Will some of the polish come off Apple with new reports that its coolest products are made in crowded labor camps by sometimes underage workers who work 60 hours or more a week and live 20 or 100 to an apartment (depending on the report) with suicide netting installed to keep them from jumping? .
This morning, the New York Times weighed in with a front page 5000-word investigative report that focused heavily on Foxconn, the Chinese manufacturing behemoth that manufactures iPhones and iPads. The Times’ report suggests that not only did Apple know about the horrendous conditions and fail to act, but that its corporate culture actually tacitly encouraged its suppliers to exploit workers by emphasizing component price points and extreme product deadlines over employee safety and working conditions.

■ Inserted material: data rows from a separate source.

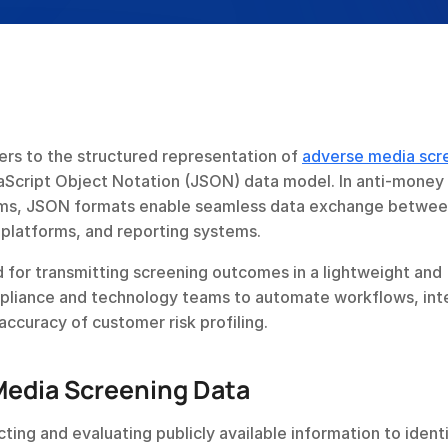
rs to the structured representation of 
adverse media scr
aScript Object Notation (JSON) data model. In anti-money 
ems, JSON formats enable seamless data exchange betwee
platforms, and reporting systems.
for transmitting screening outcomes in a lightweight and 
pliance and technology teams to automate workflows, inte
accuracy of customer risk profiling.
edia Screening Data
ing and evaluating publicly available information to identi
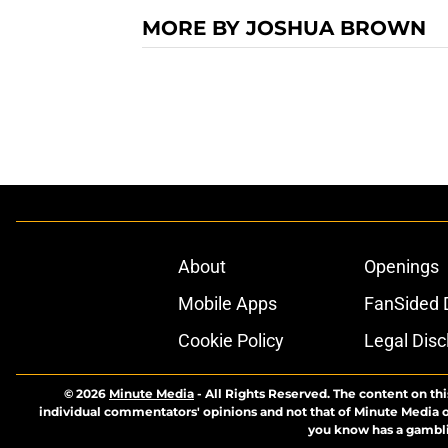
MORE BY JOSHUA BROWN
About
Openings
Mobile Apps
FanSided D
Cookie Policy
Legal Disc
© 2026
Minute Media
-
All Rights Reserved. The content on thi
individual commentators' opinions and not that of Minute Media or 
you know has a gambli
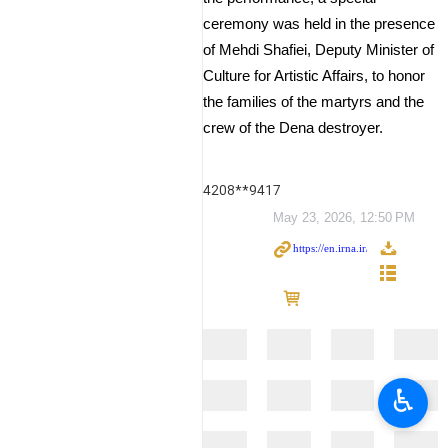
ceremony was held in the presence
of Mehdi Shafiei, Deputy Minister of
Culture for Artistic Affairs, to honor
the families of the martyrs and the
crew of the Dena destroyer.
4208**9417
May 23, 2026, 12:50 PM
♿︎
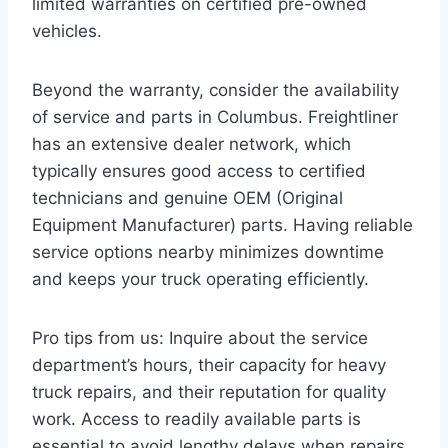
limited warranties on certified pre-owned
vehicles.
Beyond the warranty, consider the availability
of service and parts in Columbus. Freightliner
has an extensive dealer network, which
typically ensures good access to certified
technicians and genuine OEM (Original
Equipment Manufacturer) parts. Having reliable
service options nearby minimizes downtime
and keeps your truck operating efficiently.
Pro tips from us: Inquire about the service
department’s hours, their capacity for heavy
truck repairs, and their reputation for quality
work. Access to readily available parts is
essential to avoid lengthy delays when repairs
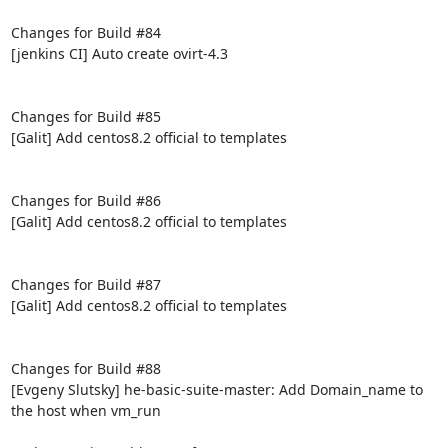
Changes for Build #84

The New York Times article also reports:
- Employees who arrived late to work were sometimes required to write confession letters and copy quotations.
- Salaries of $22 a day or less, including overtime, for college grads.
- Living quarters with 20 people stuffed into a three-room apartment, according to workers.
- Foxconn disputed workers’ accounts of continuous shifts, extended overtime, crowded living accommodations and the causes of the riot.
- Audits have found consistent violations of Apple’s code of conduct.
For a company that has carefully cultivated a progressive image, the Times piece poses some challenges for Apple and its CEO, Tim Cook. Cook’s $378 million in annual compensation is at the top of 2011 executive compensation lists and Apple is sitting on $98 billion in cash at the moment. That’s at least $30 billion more than analysts expected Apple to have on hand at this time.